360 to expose vulnerabilities: 360 head set client permissions set incorrectly-360, 360 holes, 360-IT information 360 to expose vulnerabilities: 360 head set client permissions set incorrectly

Since 360 account exposes out exists "any user password modified" vulnerability Hou, clouds vulnerability platform again has white hat disclosure "360 cloud plate client permission set improper" vulnerability, impact all using 360 cloud plate of customer, known, in some situation Xia, user storage in 360 cloud plate in the of all content are will exposed, can was free browse and the download, caused serious of privacy leaked.

Previously, on November 26, the cloud hole landing with the white hat found 360 account system "arbitrary password change" vulnerability, use 360 account saved telephone, SMS, records and personal files are in the cloud may be browsing Downloads. Users also pointed out that this vulnerability has appeared in June 2012, belong to the "design/logic error", that is, at the beginning of the design can be avoided completely. Then 360 emergency response, recognized this vulnerability does exist and has been restored. However, we still don't quite understand why the 360 a year coming out twice in the same situations of vulnerability once again exposed 360 head hat has "improperly set client permissions" new vulnerability. Was twice exposed vulnerabilities, users are subject to privacy and data security in jeopardy.

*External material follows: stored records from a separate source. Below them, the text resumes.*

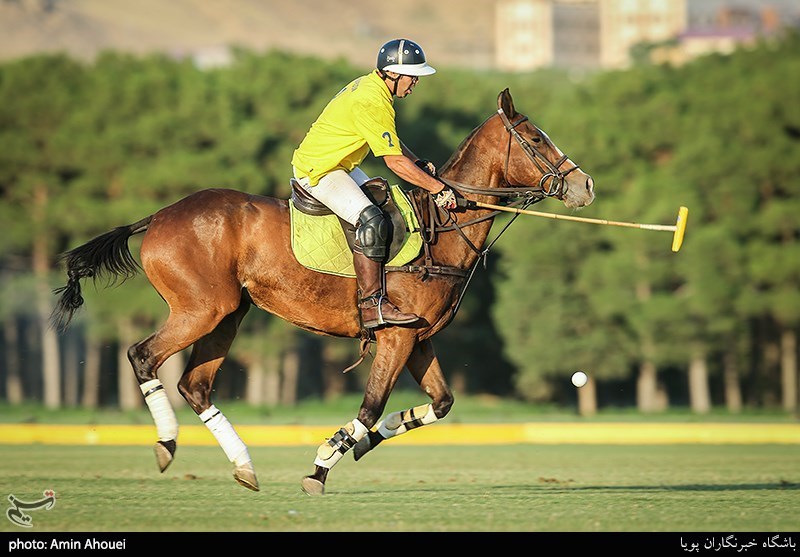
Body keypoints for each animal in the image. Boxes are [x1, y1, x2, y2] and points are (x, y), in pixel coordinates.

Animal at [51, 89, 592, 498]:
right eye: (537, 138)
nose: (585, 185)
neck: (442, 227)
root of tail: (158, 216)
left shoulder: (419, 339)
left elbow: (441, 402)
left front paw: (363, 444)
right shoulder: (395, 336)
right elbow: (369, 406)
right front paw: (323, 463)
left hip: (229, 313)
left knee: (195, 385)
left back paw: (245, 466)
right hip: (201, 308)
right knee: (143, 356)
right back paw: (167, 445)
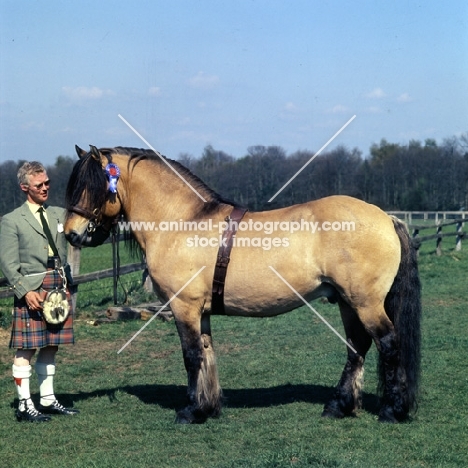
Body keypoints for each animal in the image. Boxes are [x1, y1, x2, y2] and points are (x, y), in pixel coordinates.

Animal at [65, 144, 420, 424]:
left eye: (93, 185)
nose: (71, 233)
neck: (183, 222)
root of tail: (386, 217)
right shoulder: (200, 311)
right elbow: (207, 352)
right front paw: (208, 407)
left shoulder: (184, 307)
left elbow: (191, 355)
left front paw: (190, 411)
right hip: (348, 302)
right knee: (357, 346)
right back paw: (340, 406)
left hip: (365, 303)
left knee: (388, 343)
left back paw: (392, 410)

Cyber security experts expressed concern, saying that "in some cases, a hacker can exploit this vulnerability can do whatever they want in a cloud of 360 user 360 user exists for others to easily spy on and even dangers of arbitrarily changing its content in the cloud. Recommends that the user 360 unpatched vulnerabilities prior to transfer important information in a timely manner in the cloud, so as not to cause unnecessary losses. "As of now, 360, this vulnerability has not yet been given any response and explanation.

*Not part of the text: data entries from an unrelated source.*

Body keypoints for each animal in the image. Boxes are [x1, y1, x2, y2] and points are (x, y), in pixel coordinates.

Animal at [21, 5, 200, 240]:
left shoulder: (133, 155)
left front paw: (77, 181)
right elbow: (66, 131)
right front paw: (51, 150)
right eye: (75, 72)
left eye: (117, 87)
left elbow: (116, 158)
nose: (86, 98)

360再曝漏洞：360云盘客户端权限设置不当 - 360云盘,360漏洞,360 - IT资讯
360再曝漏洞：360云盘客户端权限设置不当

自360账户曝出存在“任意用户密码修改”漏洞后，乌云漏洞平台再次有白帽子披露“360云盘客户端权限设置不当”漏洞，影响所有使用360云盘的客户，据悉，在某些情况下，用户存储在360云盘中的所有内容均会暴露，可以被随意浏览及下载，造成严重的隐私泄露。

在此前，11月26日，乌云漏洞平台上有白帽子发现360账号系统存在“任意用户密码修改”漏洞，使用360账号保存过的电话、短信、记录以及云盘中的私人文件均有可能被随意浏览下载。网友也指出此漏洞在2012年6月份就已出现，属于“设计缺陷/逻辑错误”，也就是说在设计之初完全可以避免。随后360紧急回应，承认该漏洞确实存在且已经在修复中。然而，就在大家还没搞明白360为何一年中两次曝出同一漏洞的情况下，再次有白帽子曝出360云盘存在“客户端权限设置不当”的新漏洞。被两次曝漏洞，均有可能造成用户隐私泄露，数据安全岌岌可危。

相关网络安全专家对此表示担忧，称“在某些情况下，黑客可利用此漏洞可在360用户的云盘中为所欲为，360云盘用户存在被其他人轻易窥探甚至随意改变其云盘中内容的危险。建议用户在360未修补漏洞之前将云盘中相关重要信息及时转移，以免造成不必要的损失。”截至目前，360还尚未对此漏洞给出任何回应与解释。